* Your instructions
Please count the lines in the data below that hold the word "páginas", and give only the number.

* Dataset excerpts
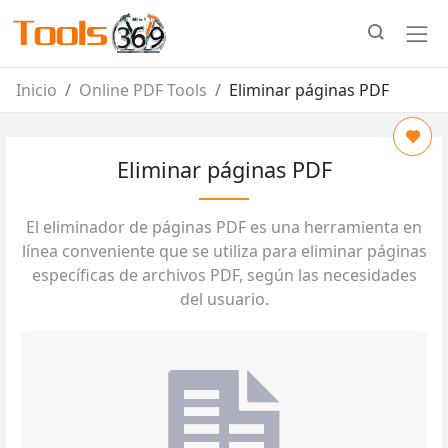
Inicio
Online PDF Tools
Eliminar páginas PDF
Eliminar páginas PDF
El eliminador de páginas PDF es una herramienta en
línea conveniente que se utiliza para eliminar páginas
específicas de archivos PDF, según las necesidades
del usuario.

* Task response
4